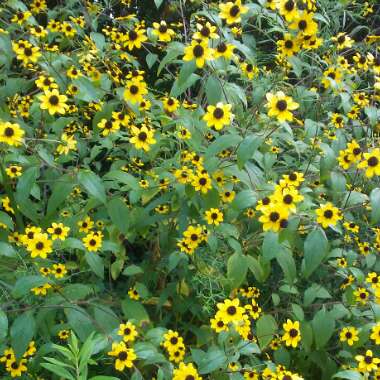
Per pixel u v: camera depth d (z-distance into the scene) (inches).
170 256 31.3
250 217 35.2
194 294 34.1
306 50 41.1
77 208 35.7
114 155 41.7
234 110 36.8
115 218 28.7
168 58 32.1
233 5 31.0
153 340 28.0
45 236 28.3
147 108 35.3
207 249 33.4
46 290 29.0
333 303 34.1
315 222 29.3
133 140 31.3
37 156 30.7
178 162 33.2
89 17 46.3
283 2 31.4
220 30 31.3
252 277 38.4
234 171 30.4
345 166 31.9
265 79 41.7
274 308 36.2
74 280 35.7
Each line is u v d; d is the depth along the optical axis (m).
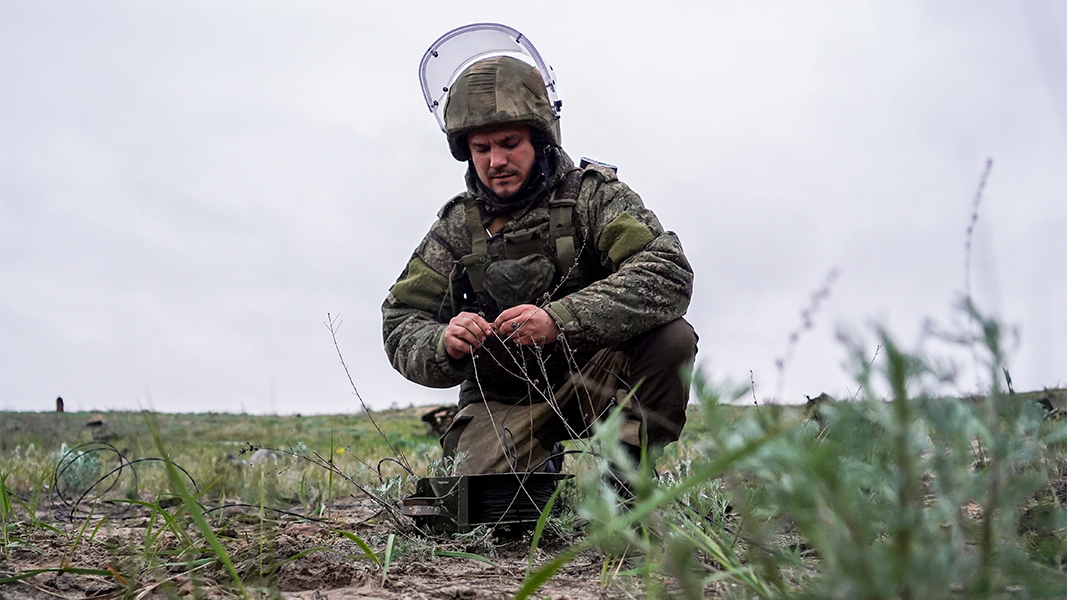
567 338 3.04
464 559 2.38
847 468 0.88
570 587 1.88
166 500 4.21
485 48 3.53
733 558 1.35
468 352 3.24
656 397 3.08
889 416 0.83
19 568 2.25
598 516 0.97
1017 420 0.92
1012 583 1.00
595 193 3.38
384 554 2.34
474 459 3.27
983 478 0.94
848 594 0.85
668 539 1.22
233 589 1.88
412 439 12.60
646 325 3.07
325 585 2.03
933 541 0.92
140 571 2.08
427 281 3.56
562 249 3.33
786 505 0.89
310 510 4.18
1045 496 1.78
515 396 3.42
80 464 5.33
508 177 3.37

________

## Task prompt
From the first record to the last, retype everything exactly except the images.

## Output
Per pixel u v: camera depth d (z-distance into the scene) (inches).
170 256 31.3
250 217 35.2
194 294 34.1
306 50 41.1
77 208 35.7
114 155 41.7
234 110 36.8
115 218 28.7
168 58 32.1
233 5 31.0
153 340 28.0
45 236 28.3
147 108 35.3
207 249 33.4
46 290 29.0
333 303 34.1
315 222 29.3
133 140 31.3
37 156 30.7
178 162 33.2
89 17 46.3
283 2 31.4
220 30 31.3
252 277 38.4
234 171 30.4
345 166 31.9
265 79 41.7
274 308 36.2
74 280 35.7
Each line is u v d; d is the depth along the optical axis (m).
567 338 3.04
464 559 2.38
847 468 0.88
570 587 1.88
166 500 4.21
485 48 3.53
733 558 1.35
468 352 3.24
656 397 3.08
889 416 0.83
19 568 2.25
598 516 0.97
1017 420 0.92
1012 583 1.00
595 193 3.38
384 554 2.34
474 459 3.27
983 478 0.94
848 594 0.85
668 539 1.22
233 589 1.88
412 439 12.60
646 325 3.07
325 585 2.03
933 541 0.92
140 571 2.08
427 281 3.56
562 249 3.33
786 505 0.89
310 510 4.18
1045 496 1.78
515 396 3.42
80 464 5.33
508 177 3.37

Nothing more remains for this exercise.